#### INFORMATION GIVEN:

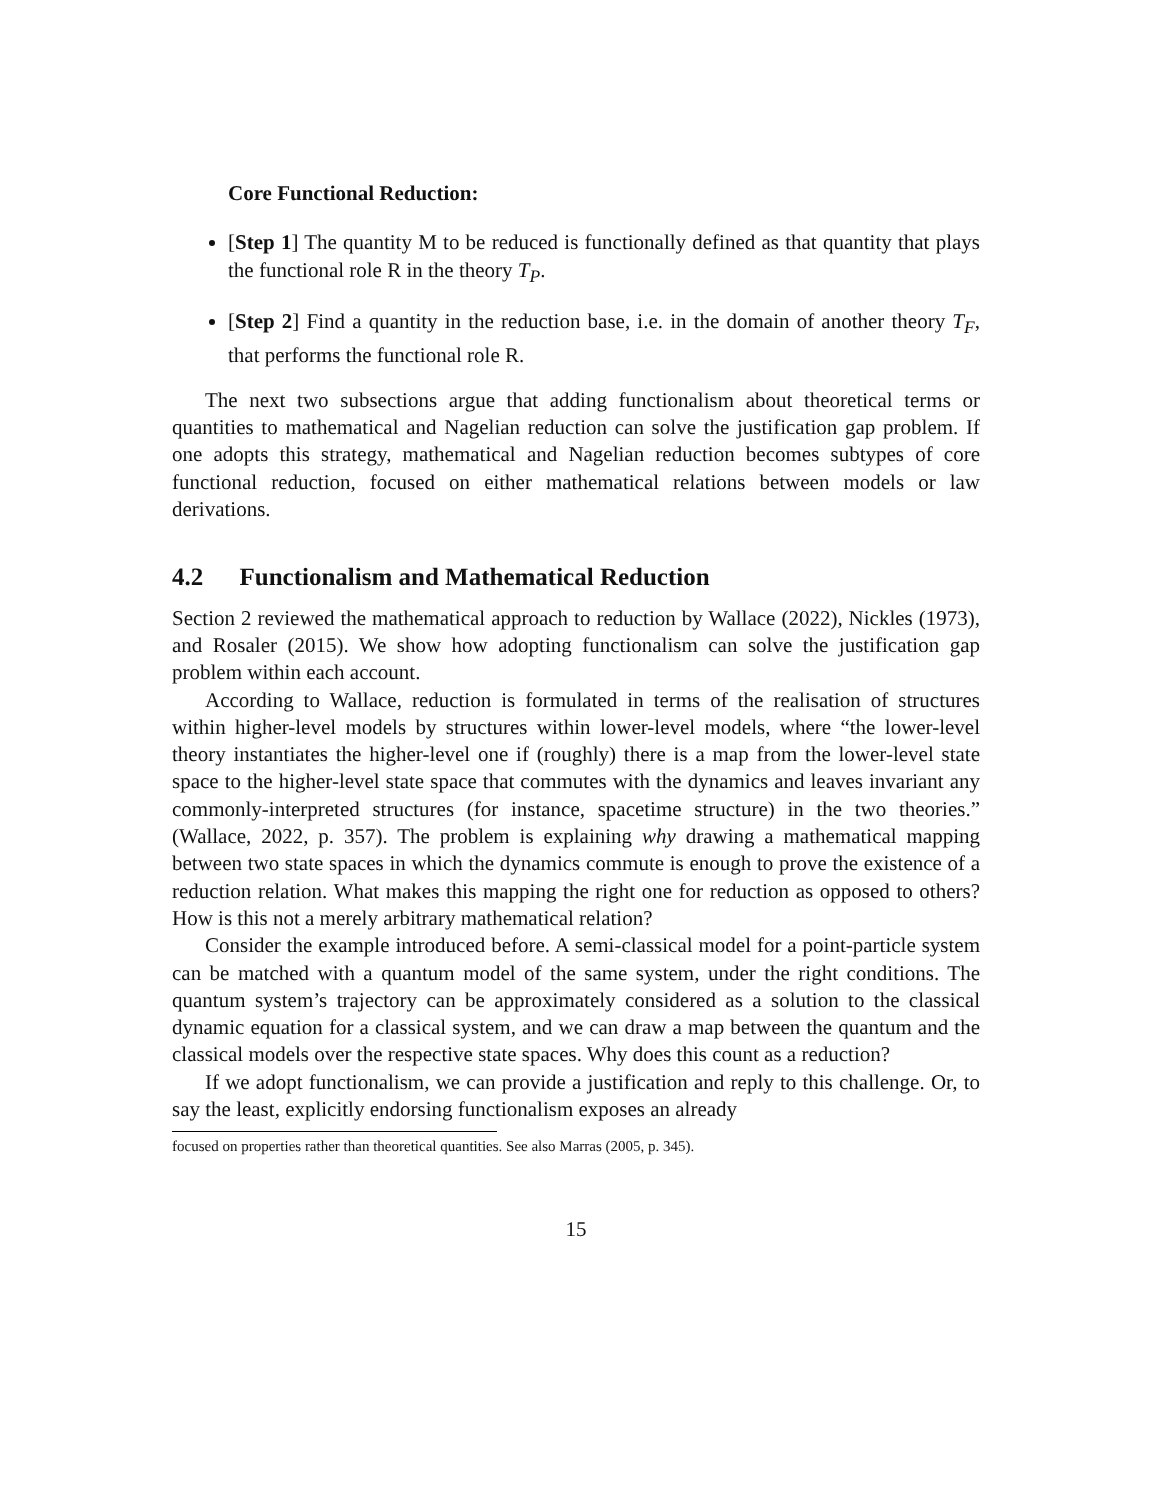Core Functional Reduction:
[Step 1] The quantity M to be reduced is functionally defined as that quantity that plays the functional role R in the theory T<sub>P</sub>.
[Step 2] Find a quantity in the reduction base, i.e. in the domain of another theory T<sub>F</sub>, that performs the functional role R.
The next two subsections argue that adding functionalism about theoretical terms or quantities to mathematical and Nagelian reduction can solve the justification gap problem. If one adopts this strategy, mathematical and Nagelian reduction becomes subtypes of core functional reduction, focused on either mathematical relations between models or law derivations.
4.2 Functionalism and Mathematical Reduction
Section 2 reviewed the mathematical approach to reduction by Wallace (2022), Nickles (1973), and Rosaler (2015). We show how adopting functionalism can solve the justification gap problem within each account.
According to Wallace, reduction is formulated in terms of the realisation of structures within higher-level models by structures within lower-level models, where “the lower-level theory instantiates the higher-level one if (roughly) there is a map from the lower-level state space to the higher-level state space that commutes with the dynamics and leaves invariant any commonly-interpreted structures (for instance, spacetime structure) in the two theories.” (Wallace, 2022, p. 357). The problem is explaining why drawing a mathematical mapping between two state spaces in which the dynamics commute is enough to prove the existence of a reduction relation. What makes this mapping the right one for reduction as opposed to others? How is this not a merely arbitrary mathematical relation?
Consider the example introduced before. A semi-classical model for a point-particle system can be matched with a quantum model of the same system, under the right conditions. The quantum system’s trajectory can be approximately considered as a solution to the classical dynamic equation for a classical system, and we can draw a map between the quantum and the classical models over the respective state spaces. Why does this count as a reduction?
If we adopt functionalism, we can provide a justification and reply to this challenge. Or, to say the least, explicitly endorsing functionalism exposes an already
focused on properties rather than theoretical quantities. See also Marras (2005, p. 345).
15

#### HOW TO COMPLETE THIS TASK:
Please repeat the records above word for word, and do not include the pictures.

#### COMPLETED TASK:
Core Functional Reduction:
[Step 1] The quantity M to be reduced is functionally defined as that quantity that plays the functional role R in the theory T<sub>P</sub>.
[Step 2] Find a quantity in the reduction base, i.e. in the domain of another theory T<sub>F</sub>, that performs the functional role R.
The next two subsections argue that adding functionalism about theoretical terms or quantities to mathematical and Nagelian reduction can solve the justification gap problem. If one adopts this strategy, mathematical and Nagelian reduction becomes subtypes of core functional reduction, focused on either mathematical relations between models or law derivations.
4.2 Functionalism and Mathematical Reduction
Section 2 reviewed the mathematical approach to reduction by Wallace (2022), Nickles (1973), and Rosaler (2015). We show how adopting functionalism can solve the justification gap problem within each account.
According to Wallace, reduction is formulated in terms of the realisation of structures within higher-level models by structures within lower-level models, where “the lower-level theory instantiates the higher-level one if (roughly) there is a map from the lower-level state space to the higher-level state space that commutes with the dynamics and leaves invariant any commonly-interpreted structures (for instance, spacetime structure) in the two theories.” (Wallace, 2022, p. 357). The problem is explaining why drawing a mathematical mapping between two state spaces in which the dynamics commute is enough to prove the existence of a reduction relation. What makes this mapping the right one for reduction as opposed to others? How is this not a merely arbitrary mathematical relation?
Consider the example introduced before. A semi-classical model for a point-particle system can be matched with a quantum model of the same system, under the right conditions. The quantum system’s trajectory can be approximately considered as a solution to the classical dynamic equation for a classical system, and we can draw a map between the quantum and the classical models over the respective state spaces. Why does this count as a reduction?
If we adopt functionalism, we can provide a justification and reply to this challenge. Or, to say the least, explicitly endorsing functionalism exposes an already
focused on properties rather than theoretical quantities. See also Marras (2005, p. 345).
15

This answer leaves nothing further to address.